[[ PASSAGE TO READ open ]]

5.6.In order to play an effective role in the liquidation (swift and surgical closure) of weak banks, the Corporation must equip itself with adequate powers for this purpose. There is, therefore, a need to consider the scope for further enabling provisions which may be considered and drafted after a policy decision is taken with respect to the extent and scope of coordinated action of the regulatory/supervisory authorities in relation to banking companies/co-operative banks.

Role of Liquidator and Receiver

 

5.7.One immediate area of concern is a proposal relating to failure resolutions so as to vest the DICGC with the power, without the intervention of the court,

(a)

to appoint liquidator in the case of failure of the insured entity;

  

(b)

to appoint parties to take over the assets, sell them and realize the proceeds to meet the liabilities, etc., of the insured parties; and

  

(c)

to take steps and adopt suitable measures for the reconstruction of the insured entity or for the amalgamation of the insured entity with any other institution.

5.8.In the present set up, the Corporation does not have any say about the types of institutions to be insured, monitoring of the insured entities and liquidation of insolvent entities. In the modified deposit insurance system discussed in Chapter IV, the Corporation will have the right to determine the institutions and type of deposits to be covered. However, the regulation and supervision will continue to be with the Reserve Bank. The Corporation is accorded a prominent role in the liquidation of insured entities. In India, in the case of banking companies, the Banking Regulation Act, Part III deals with suspension of business and winding up of banking companies. In the case of State Bank of India and its subsidiaries, only Central Government is competent to order for liquidation of these entities (as per Section 45 of the State Bank of India Act, 1955 and Section 57 of the State Bank of India (Subsidies Act, 1959). As the Banking Companies (Acquisition and Transfer of Undertakings) Act, 1970, provisions relating to the winding up vests with the Central Government. In the case of RRBs, again the Central Government is empowered (as per Section 26 of the Regional Rural banks Act, 1976) to order for liquidation of RRBs.

[[ PASSAGE TO READ closed ]]
[[ DATA RECORDS open ]]

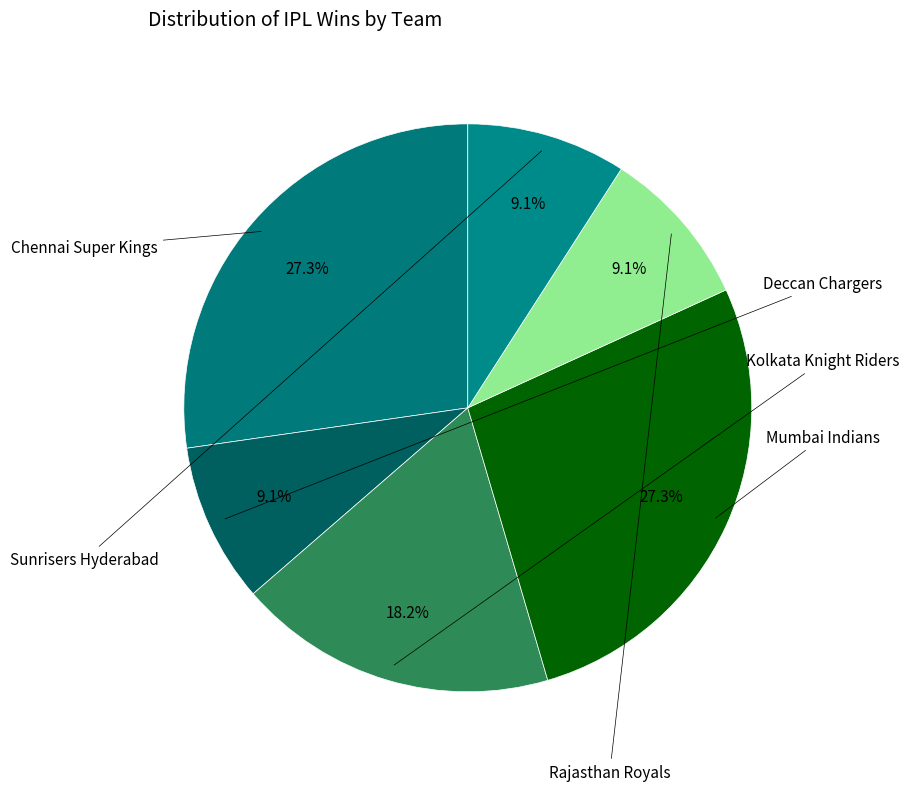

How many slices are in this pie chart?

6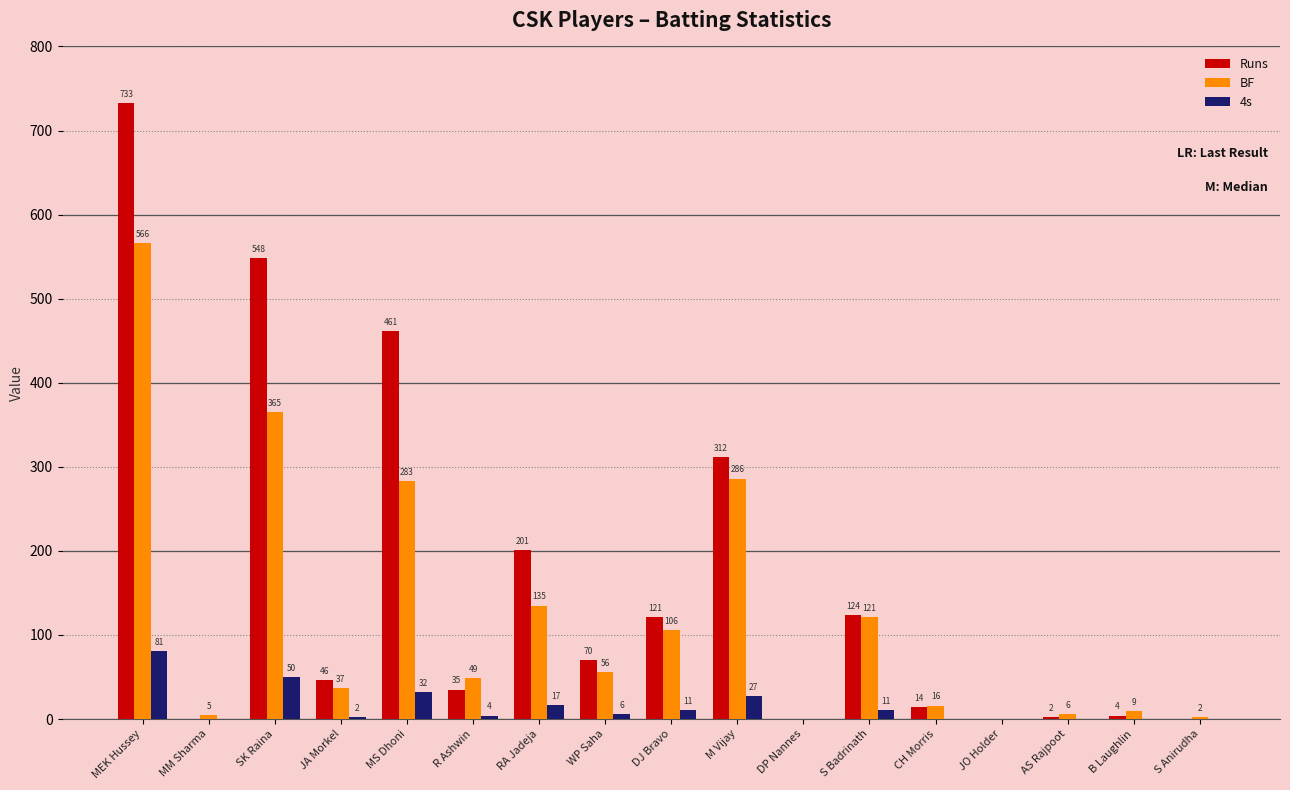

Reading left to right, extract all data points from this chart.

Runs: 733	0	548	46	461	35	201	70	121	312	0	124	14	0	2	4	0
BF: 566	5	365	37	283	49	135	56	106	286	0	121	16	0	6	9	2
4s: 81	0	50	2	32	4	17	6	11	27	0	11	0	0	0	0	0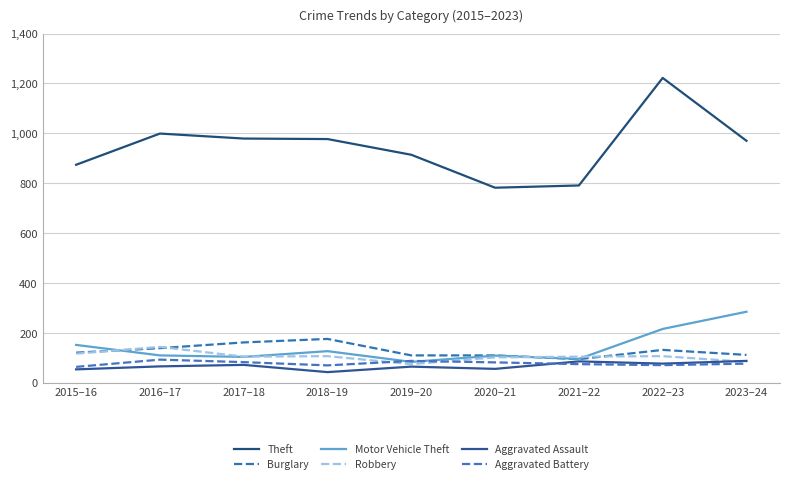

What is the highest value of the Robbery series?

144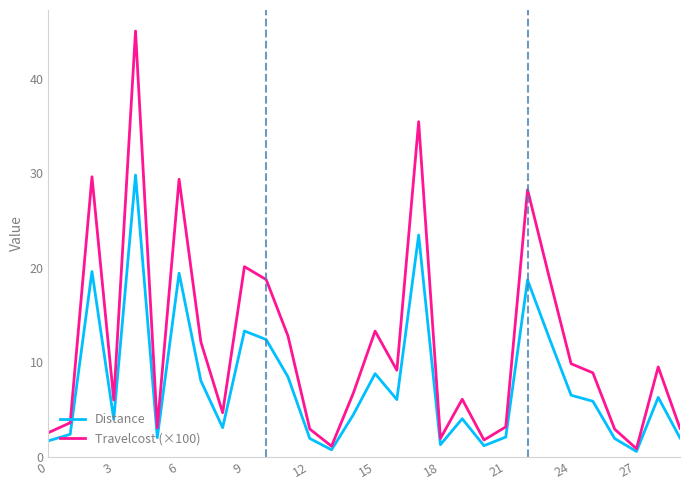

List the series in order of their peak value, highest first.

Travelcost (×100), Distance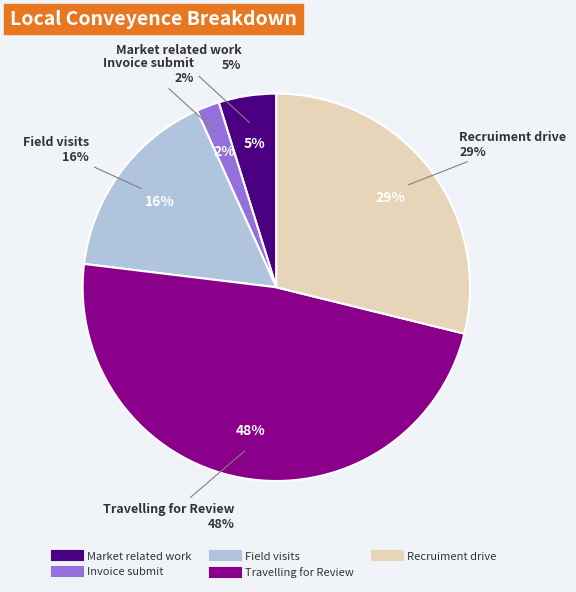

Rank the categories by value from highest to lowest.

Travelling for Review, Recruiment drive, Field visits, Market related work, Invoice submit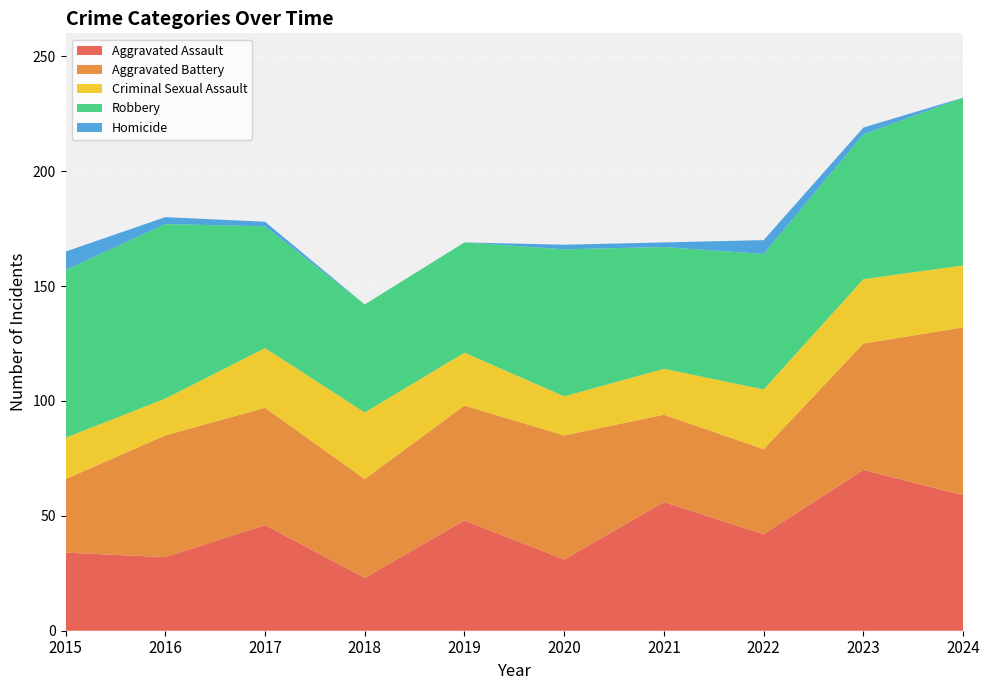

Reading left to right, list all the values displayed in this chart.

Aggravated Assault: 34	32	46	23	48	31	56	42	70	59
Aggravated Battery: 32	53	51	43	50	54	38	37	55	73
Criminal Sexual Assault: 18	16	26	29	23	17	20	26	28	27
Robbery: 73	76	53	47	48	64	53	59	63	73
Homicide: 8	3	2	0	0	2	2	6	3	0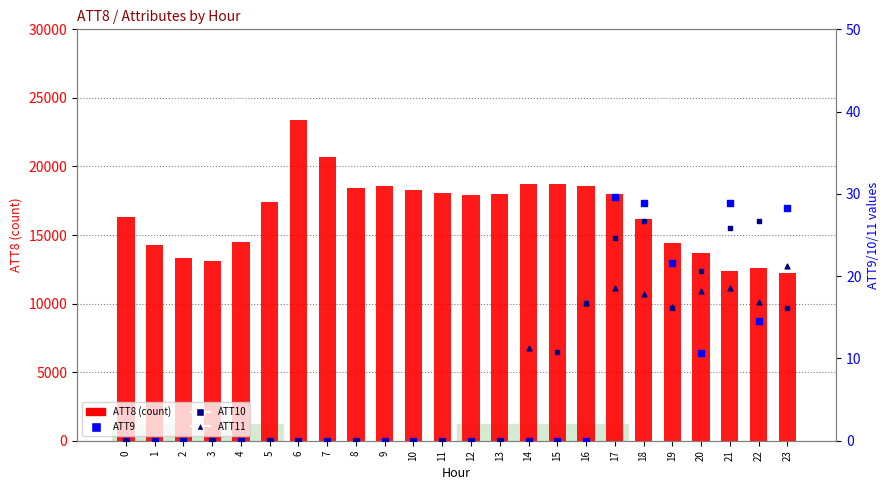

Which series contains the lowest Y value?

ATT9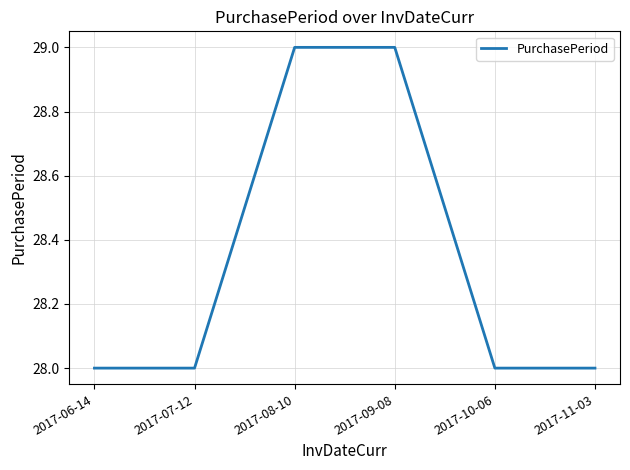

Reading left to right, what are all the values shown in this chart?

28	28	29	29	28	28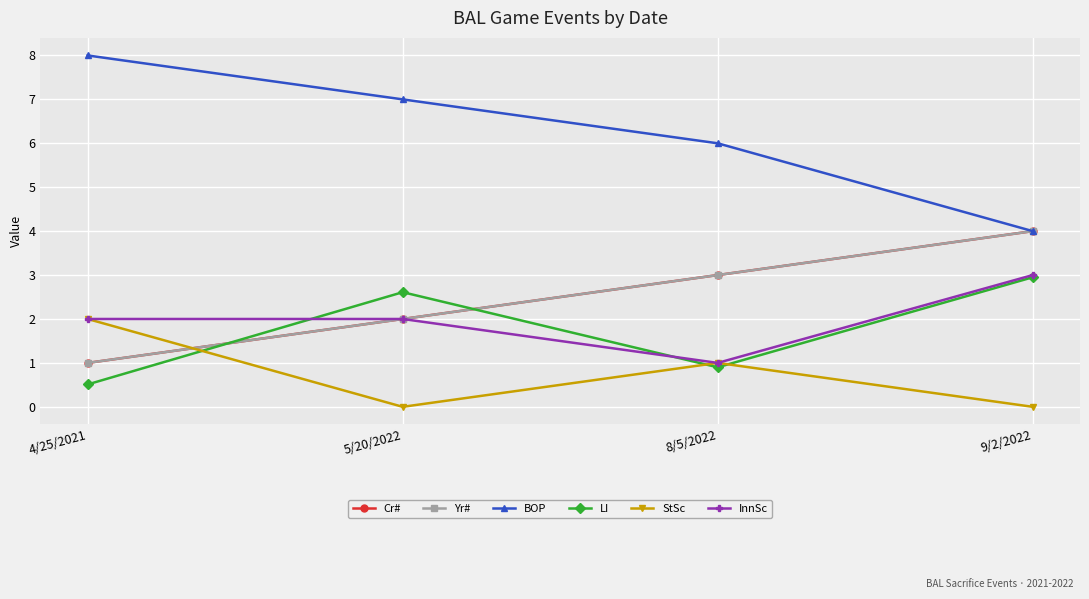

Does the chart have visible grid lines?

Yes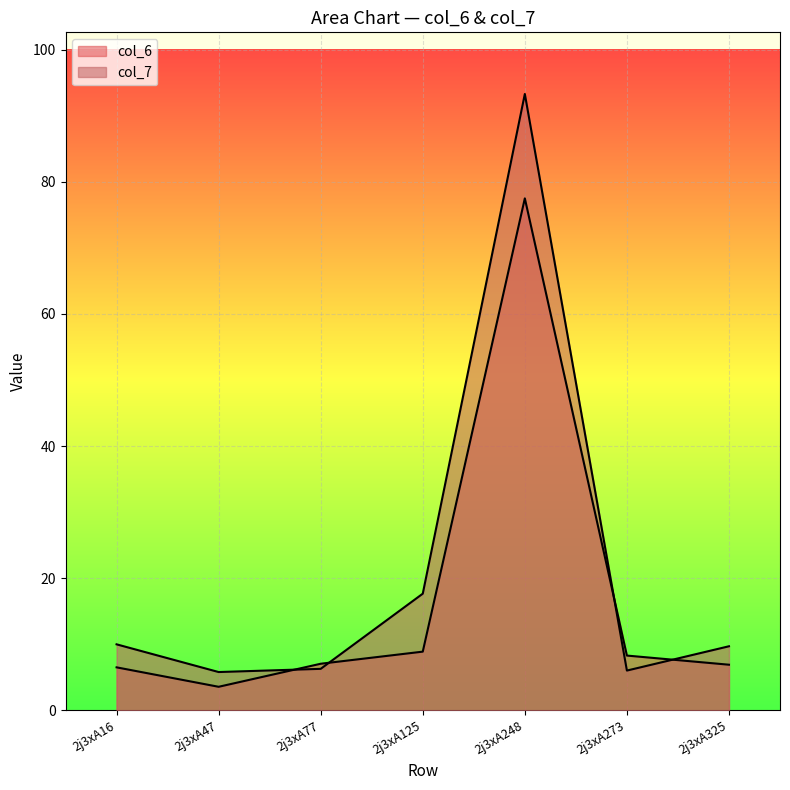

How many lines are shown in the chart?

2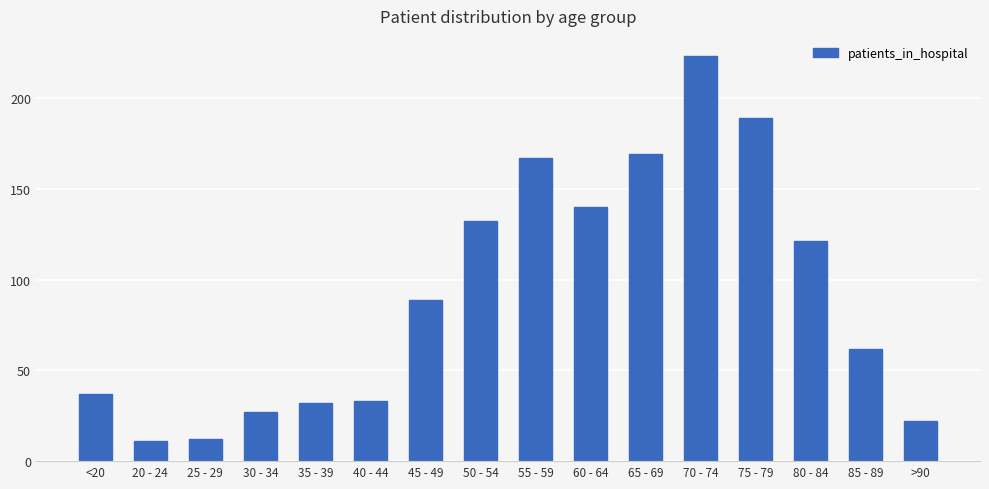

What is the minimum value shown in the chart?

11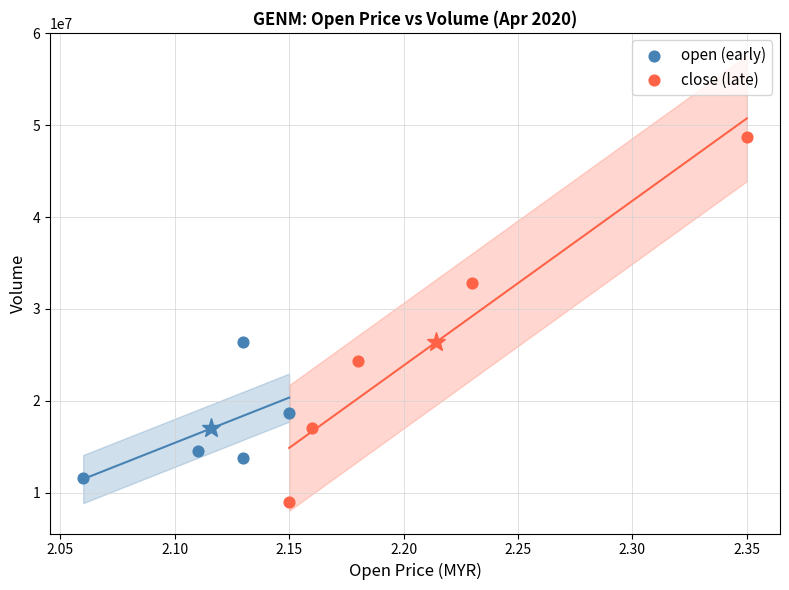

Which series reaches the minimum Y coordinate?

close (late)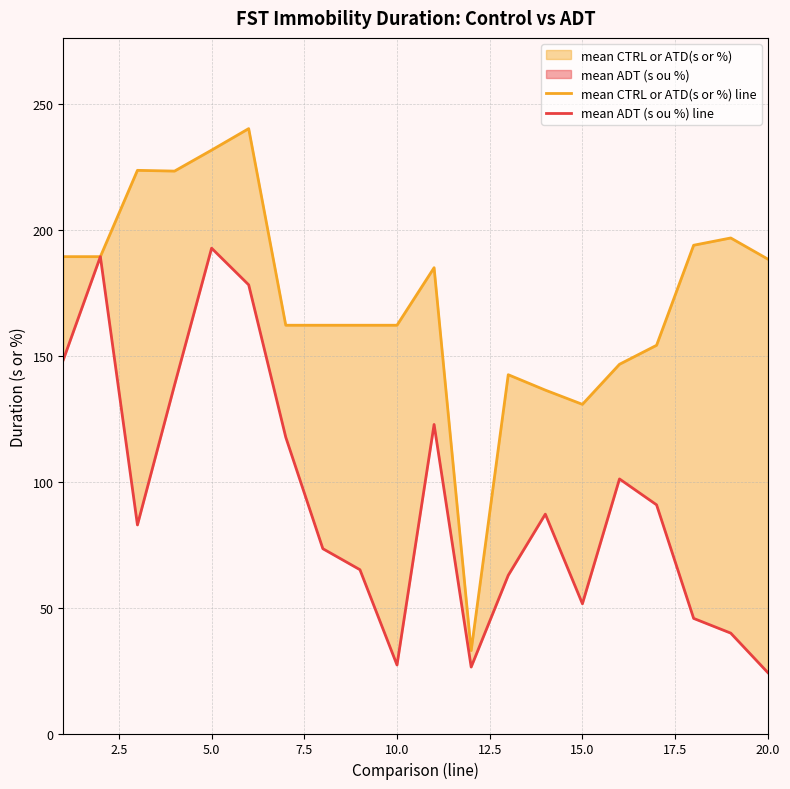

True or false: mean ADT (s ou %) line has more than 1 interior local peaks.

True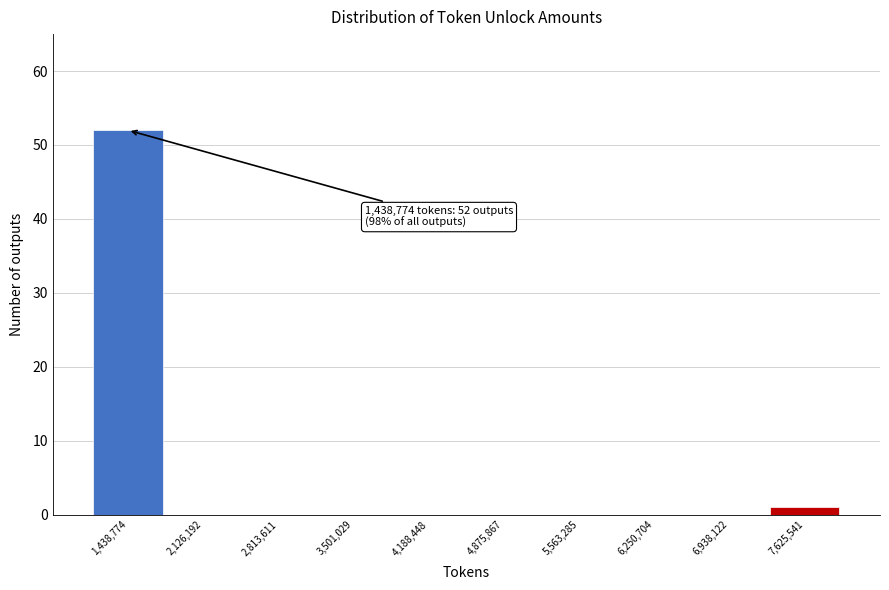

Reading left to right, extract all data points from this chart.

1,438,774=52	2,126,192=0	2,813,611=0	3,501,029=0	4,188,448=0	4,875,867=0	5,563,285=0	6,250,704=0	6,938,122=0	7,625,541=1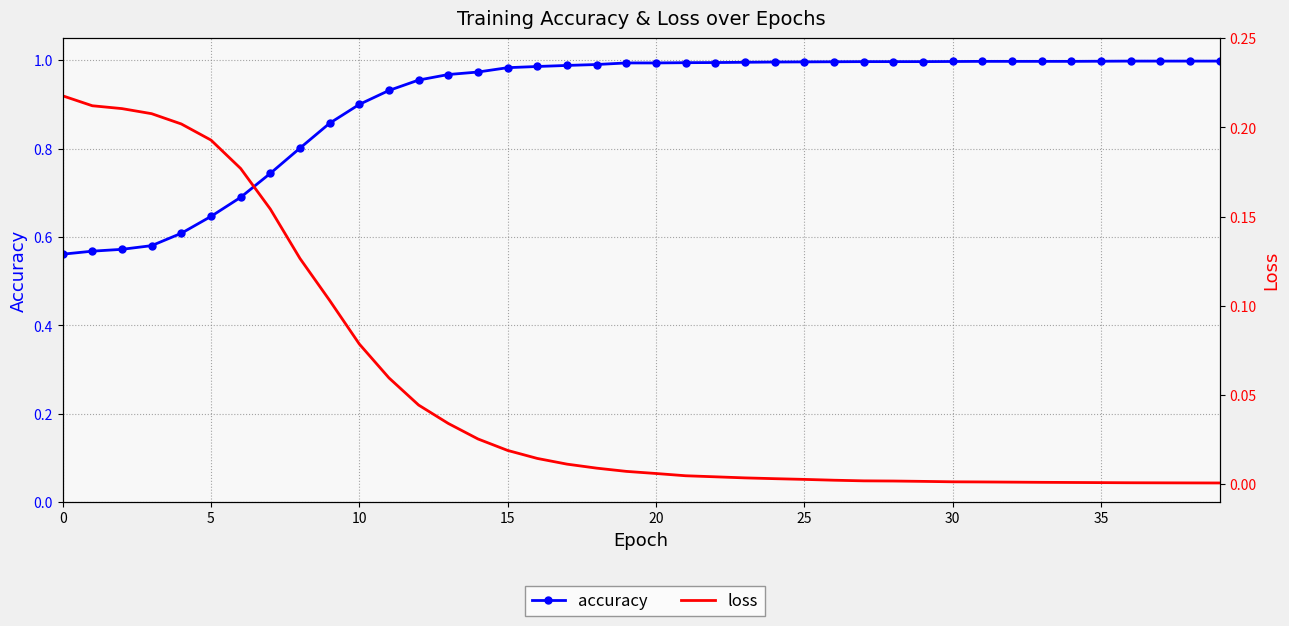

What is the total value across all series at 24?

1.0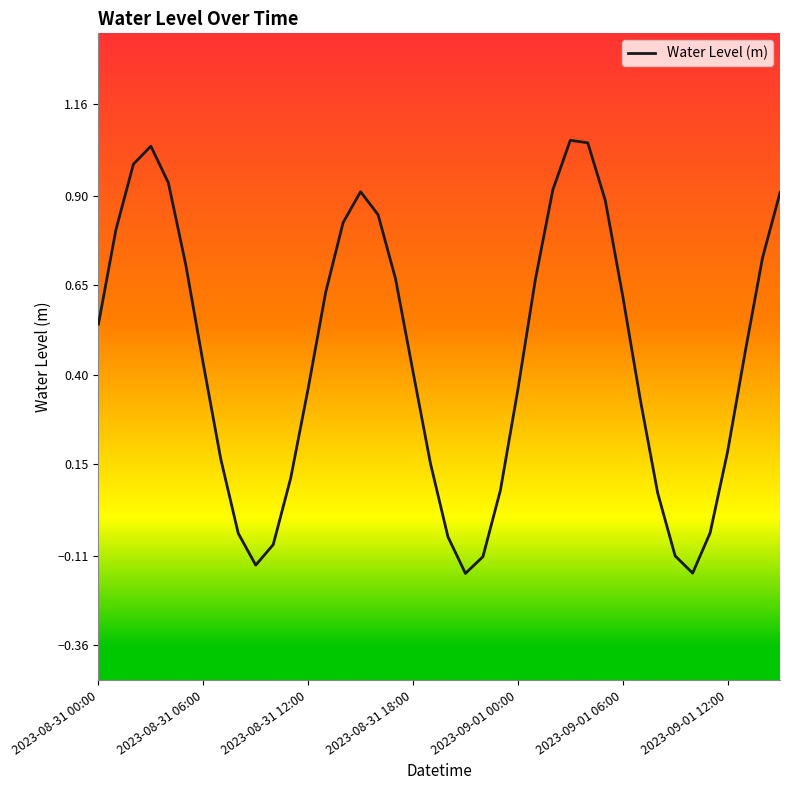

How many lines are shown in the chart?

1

[[ DATA RECORDS closed ]]

> LIST OF TASKS
a – Answer these questions using the passage on bank liquidation:
(i) What does the passage give, in parentheses, as the meaning of liquidation?
(ii) Which act's Part III deals with suspension of business and winding up of banking companies?
(iii) Which section of the Regional Rural Banks Act, 1976, empowers the Central Government to order the liquidation of RRBs?
b – Quote the stretch of the passage on bank liquidation from "to appoint parties" through "any other institution.".
c – According to the passage on bank liquidation, which powers would the proposal on failure resolutions vest in the DICGC without the intervention of the court? List every one.

> EXPECTED OUTPUTS
a –
(i) Swift and surgical closure
(ii) The Banking Regulation Act
(iii) Section 26

b –
to appoint parties to take over the assets, sell them and realize the proceeds to meet the liabilities, etc., of the insured parties; and

  

(c)

to take steps and adopt suitable measures for the reconstruction of the insured entity or for the amalgamation of the insured entity with any other institution.

c –
- To appoint a liquidator in the case of failure of the insured entity
- To appoint parties to take over the assets, sell them and realize the proceeds to meet the liabilities, etc., of the insured parties
- To take steps and adopt suitable measures for the reconstruction of the insured entity or for the amalgamation of the insured entity with any other institution